Adobe is bringing Photoshop to the masses! The company is currently testing a free web-based version of Photoshop in Canada. Once testing is complete, the web-based Photoshop application will go “freemium”, closing off a set of more advanced features so that only paying subscribers can access them. However, the core functionality of Photoshop will be available for everyone!
This is a smart move on Adobe’s part. With the Creative Cloud subscription costing $52.99 per month for the full package, and Photoshop on its own costing $20.99 per month, it’s hard for a casual user to justify the price tag.
This has led many casual users to go to Photoshop alternatives such as Canva, especially for simple photo manipulation. Making the basic functionality of Photoshop free to everyone with an Adobe account is a smart business move to get market share in the free photo editing space, and convince users to purchase the full plan. And with many services in the cloud these days, having a web-based service is smart. This is certainly a boon to students with Chromebooks, for example.
Adobe released simplified versions of Photoshop and Illustrator for the web back in October 2021. Making the programs web-based allowed Adobe to create collaboration tools. These are still in Beta, however. They allow users to collaborate with annotations and a selection of adjustments. It includes only basic elements of Photoshop, focusing more on the feedback process than the actual production process.

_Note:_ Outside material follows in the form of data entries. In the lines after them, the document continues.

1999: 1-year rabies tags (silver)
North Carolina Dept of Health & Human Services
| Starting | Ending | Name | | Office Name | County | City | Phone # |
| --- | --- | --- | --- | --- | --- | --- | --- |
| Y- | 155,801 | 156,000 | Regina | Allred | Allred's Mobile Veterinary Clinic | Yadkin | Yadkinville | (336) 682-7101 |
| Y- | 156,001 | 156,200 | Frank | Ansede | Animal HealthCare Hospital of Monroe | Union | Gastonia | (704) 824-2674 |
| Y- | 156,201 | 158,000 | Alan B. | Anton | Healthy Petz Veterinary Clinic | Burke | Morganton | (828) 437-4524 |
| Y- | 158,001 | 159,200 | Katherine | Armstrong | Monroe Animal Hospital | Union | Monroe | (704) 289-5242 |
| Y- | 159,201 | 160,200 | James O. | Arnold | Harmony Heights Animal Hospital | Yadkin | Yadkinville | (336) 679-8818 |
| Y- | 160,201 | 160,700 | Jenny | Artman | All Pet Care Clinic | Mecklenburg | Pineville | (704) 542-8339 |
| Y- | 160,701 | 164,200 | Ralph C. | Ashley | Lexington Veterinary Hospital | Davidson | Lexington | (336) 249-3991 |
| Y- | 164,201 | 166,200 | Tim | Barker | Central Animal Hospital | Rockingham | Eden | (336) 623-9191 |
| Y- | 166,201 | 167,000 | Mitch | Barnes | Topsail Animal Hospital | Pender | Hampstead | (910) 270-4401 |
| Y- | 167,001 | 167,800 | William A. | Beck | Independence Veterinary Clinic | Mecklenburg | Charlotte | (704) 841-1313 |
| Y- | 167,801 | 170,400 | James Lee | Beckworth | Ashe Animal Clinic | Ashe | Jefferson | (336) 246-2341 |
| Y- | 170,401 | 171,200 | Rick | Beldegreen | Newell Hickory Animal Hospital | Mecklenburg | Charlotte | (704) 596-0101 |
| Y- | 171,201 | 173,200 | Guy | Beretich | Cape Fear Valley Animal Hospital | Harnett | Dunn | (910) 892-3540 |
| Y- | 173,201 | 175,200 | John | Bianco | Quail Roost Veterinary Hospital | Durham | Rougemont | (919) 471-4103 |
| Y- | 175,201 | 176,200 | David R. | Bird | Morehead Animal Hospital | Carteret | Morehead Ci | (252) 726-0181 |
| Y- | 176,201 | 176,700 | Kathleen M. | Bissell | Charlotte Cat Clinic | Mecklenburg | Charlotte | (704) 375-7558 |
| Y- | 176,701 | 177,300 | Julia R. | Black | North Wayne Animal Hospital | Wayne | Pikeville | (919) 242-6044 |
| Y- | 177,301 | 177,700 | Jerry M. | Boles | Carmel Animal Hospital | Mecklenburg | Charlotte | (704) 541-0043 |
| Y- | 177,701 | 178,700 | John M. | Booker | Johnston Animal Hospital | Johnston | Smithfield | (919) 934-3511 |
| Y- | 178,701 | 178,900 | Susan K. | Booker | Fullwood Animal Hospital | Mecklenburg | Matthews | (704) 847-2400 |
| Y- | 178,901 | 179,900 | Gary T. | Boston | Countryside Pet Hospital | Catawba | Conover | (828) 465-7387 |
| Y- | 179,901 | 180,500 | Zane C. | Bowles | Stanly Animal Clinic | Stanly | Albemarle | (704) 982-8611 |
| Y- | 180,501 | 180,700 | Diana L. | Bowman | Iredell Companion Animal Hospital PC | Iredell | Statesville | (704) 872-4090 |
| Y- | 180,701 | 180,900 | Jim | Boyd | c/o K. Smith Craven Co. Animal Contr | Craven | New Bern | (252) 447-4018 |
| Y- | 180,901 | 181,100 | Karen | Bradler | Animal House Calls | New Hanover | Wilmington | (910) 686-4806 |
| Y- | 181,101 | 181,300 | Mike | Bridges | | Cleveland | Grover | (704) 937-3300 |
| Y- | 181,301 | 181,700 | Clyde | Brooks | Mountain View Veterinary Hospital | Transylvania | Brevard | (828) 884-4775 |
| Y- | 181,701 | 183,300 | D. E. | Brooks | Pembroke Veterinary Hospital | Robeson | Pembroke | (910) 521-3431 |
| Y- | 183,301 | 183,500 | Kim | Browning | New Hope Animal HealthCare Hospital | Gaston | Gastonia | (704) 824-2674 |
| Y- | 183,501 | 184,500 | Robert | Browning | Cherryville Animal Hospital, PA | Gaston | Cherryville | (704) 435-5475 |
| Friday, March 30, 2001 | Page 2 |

Maria Yap, VP of Digital Imaging at Adobe, says that Adobe wants to make Photoshop “more accessible and easier for more people to try it out and experience the product.” This move will certainly attract a wider audience to Photoshop and likely remove some of the negative feelings around the subscription service.

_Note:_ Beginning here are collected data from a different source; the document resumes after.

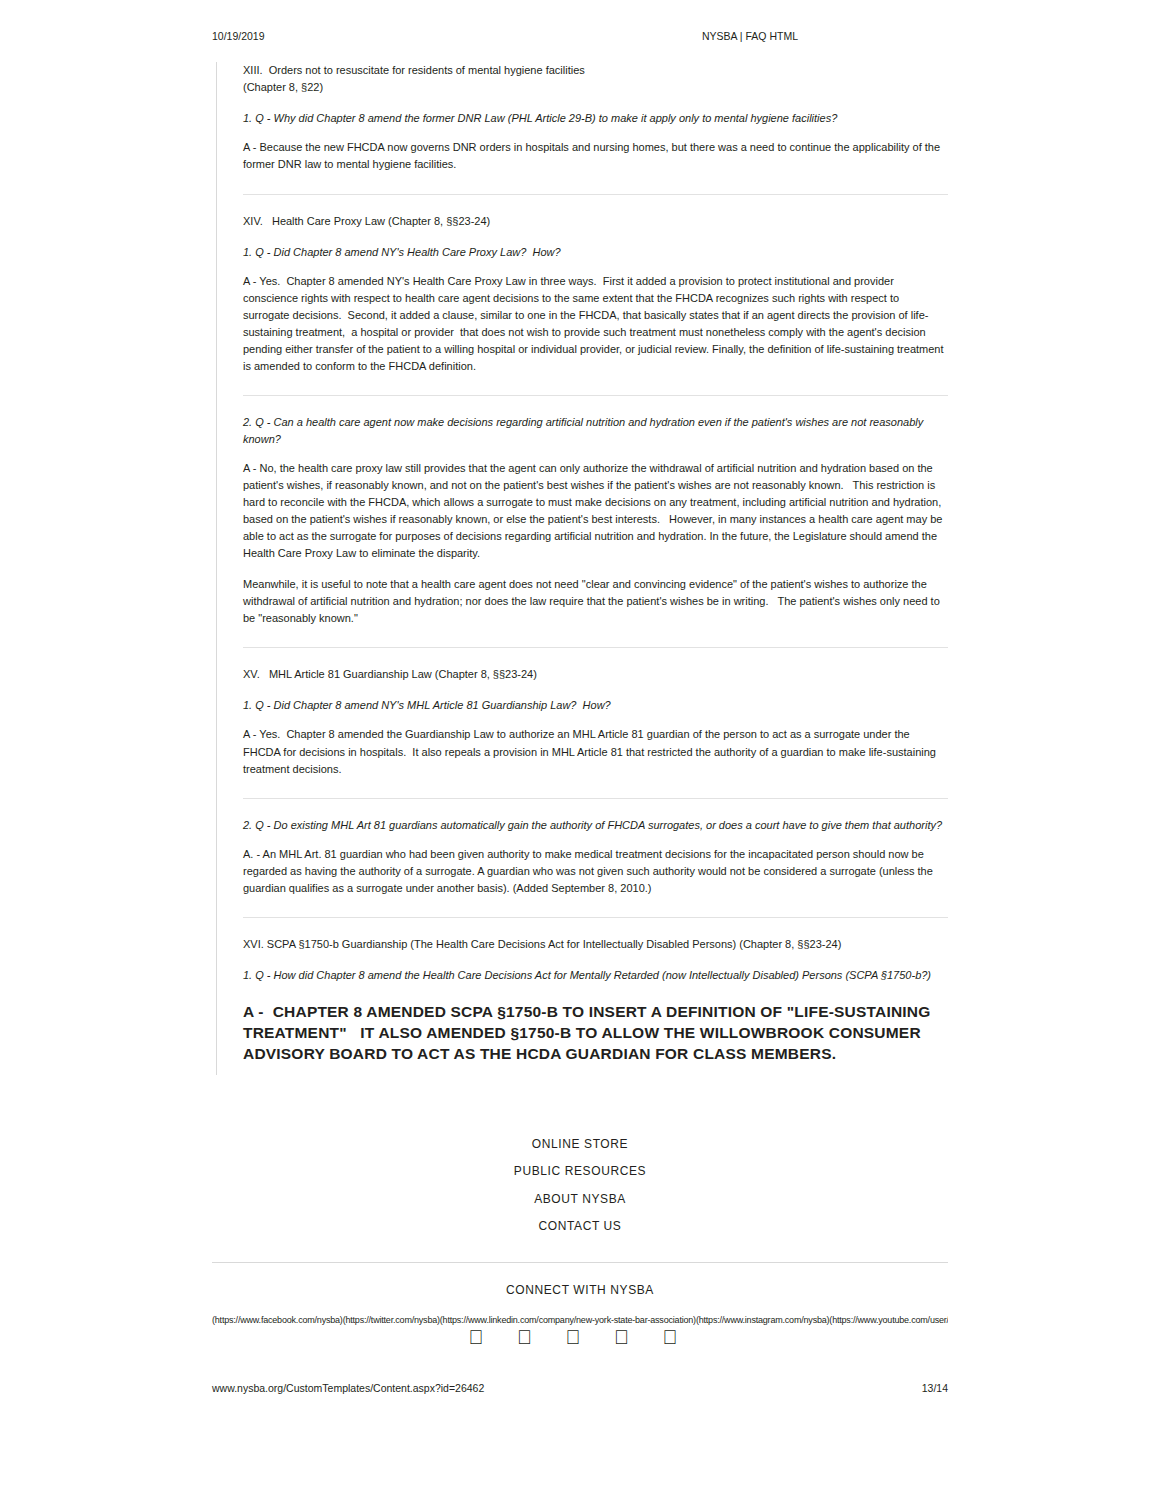10/19/2019
NYSBA | FAQ HTML
XIII. Orders not to resuscitate for residents of mental hygiene facilities
(Chapter 8, §22)
1. Q - Why did Chapter 8 amend the former DNR Law (PHL Article 29-B) to make it apply only to mental hygiene facilities?
A - Because the new FHCDA now governs DNR orders in hospitals and nursing homes, but there was a need to continue the applicability of the former DNR law to mental hygiene facilities.
XIV. Health Care Proxy Law (Chapter 8, §§23-24)
1. Q - Did Chapter 8 amend NY's Health Care Proxy Law? How?
A - Yes. Chapter 8 amended NY's Health Care Proxy Law in three ways. First it added a provision to protect institutional and provider conscience rights with respect to health care agent decisions to the same extent that the FHCDA recognizes such rights with respect to surrogate decisions. Second, it added a clause, similar to one in the FHCDA, that basically states that if an agent directs the provision of life-sustaining treatment, a hospital or provider that does not wish to provide such treatment must nonetheless comply with the agent's decision pending either transfer of the patient to a willing hospital or individual provider, or judicial review. Finally, the definition of life-sustaining treatment is amended to conform to the FHCDA definition.
2. Q - Can a health care agent now make decisions regarding artificial nutrition and hydration even if the patient's wishes are not reasonably known?
A - No, the health care proxy law still provides that the agent can only authorize the withdrawal of artificial nutrition and hydration based on the patient's wishes, if reasonably known, and not on the patient's best wishes if the patient's wishes are not reasonably known. This restriction is hard to reconcile with the FHCDA, which allows a surrogate to must make decisions on any treatment, including artificial nutrition and hydration, based on the patient's wishes if reasonably known, or else the patient's best interests. However, in many instances a health care agent may be able to act as the surrogate for purposes of decisions regarding artificial nutrition and hydration. In the future, the Legislature should amend the Health Care Proxy Law to eliminate the disparity.
Meanwhile, it is useful to note that a health care agent does not need "clear and convincing evidence" of the patient's wishes to authorize the withdrawal of artificial nutrition and hydration; nor does the law require that the patient's wishes be in writing. The patient's wishes only need to be "reasonably known."
XV. MHL Article 81 Guardianship Law (Chapter 8, §§23-24)
1. Q - Did Chapter 8 amend NY's MHL Article 81 Guardianship Law? How?
A - Yes. Chapter 8 amended the Guardianship Law to authorize an MHL Article 81 guardian of the person to act as a surrogate under the FHCDA for decisions in hospitals. It also repeals a provision in MHL Article 81 that restricted the authority of a guardian to make life-sustaining treatment decisions.
2. Q - Do existing MHL Art 81 guardians automatically gain the authority of FHCDA surrogates, or does a court have to give them that authority?
A. - An MHL Art. 81 guardian who had been given authority to make medical treatment decisions for the incapacitated person should now be regarded as having the authority of a surrogate. A guardian who was not given such authority would not be considered a surrogate (unless the guardian qualifies as a surrogate under another basis). (Added September 8, 2010.)
XVI. SCPA §1750-b Guardianship (The Health Care Decisions Act for Intellectually Disabled Persons) (Chapter 8, §§23-24)
1. Q - How did Chapter 8 amend the Health Care Decisions Act for Mentally Retarded (now Intellectually Disabled) Persons (SCPA §1750-b?)
A - CHAPTER 8 AMENDED SCPA §1750-B TO INSERT A DEFINITION OF "LIFE-SUSTAINING TREATMENT" IT ALSO AMENDED §1750-B TO ALLOW THE WILLOWBROOK CONSUMER ADVISORY BOARD TO ACT AS THE HCDA GUARDIAN FOR CLASS MEMBERS.
ONLINE STORE
PUBLIC RESOURCES
ABOUT NYSBA
CONTACT US
CONNECT WITH NYSBA
(https://www.facebook.com/nysba)(https://twitter.com/nysba)(https://www.linkedin.com/company/new-york-state-bar-association)(https://www.instagram.com/nysba)(https://www.youtube.com/user/nysba)
    
www.nysba.org/CustomTemplates/Content.aspx?id=26462
13/14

It will likely bring in more future subscriptions from people who have never been able to afford Photoshop before. This move is not for graphic designers, professionals, or people with high-end desktop computers. This is instead a move aimed at hobbyists, students, and low-end notebook users. It’s also nothing new. Adobe previously did this with apps such as Express, which hooked free users in to eventually paying for a subscription of a more advanced product.
It will be interesting to see what Adobe considers to be the “core” features of Photoshop. That being said, Adobe has a product called Photoshop Elements. Elements is a one-time-purchase product costing $99.99 that gives users a taste of the Photoshop experience on the desktop.
Clearly Photoshop for the web will contain less features that Elements, or the price wouldn’t be justified in the slightest. It’s safe to assume that this version of Photoshop will contain layers, shapes, text, selection tools, tools for touching up photos, plenty of AI-powered Adobe tools, and just enough advanced features to give users a taste.
There is currently no timeline for this release, but we can only hope Photoshop for all is coming soon!
What do you think of this new decision? Is a light version of Photoshop something that the world needs, or should Adobe stay in the professional sphere while other applications offer their free services?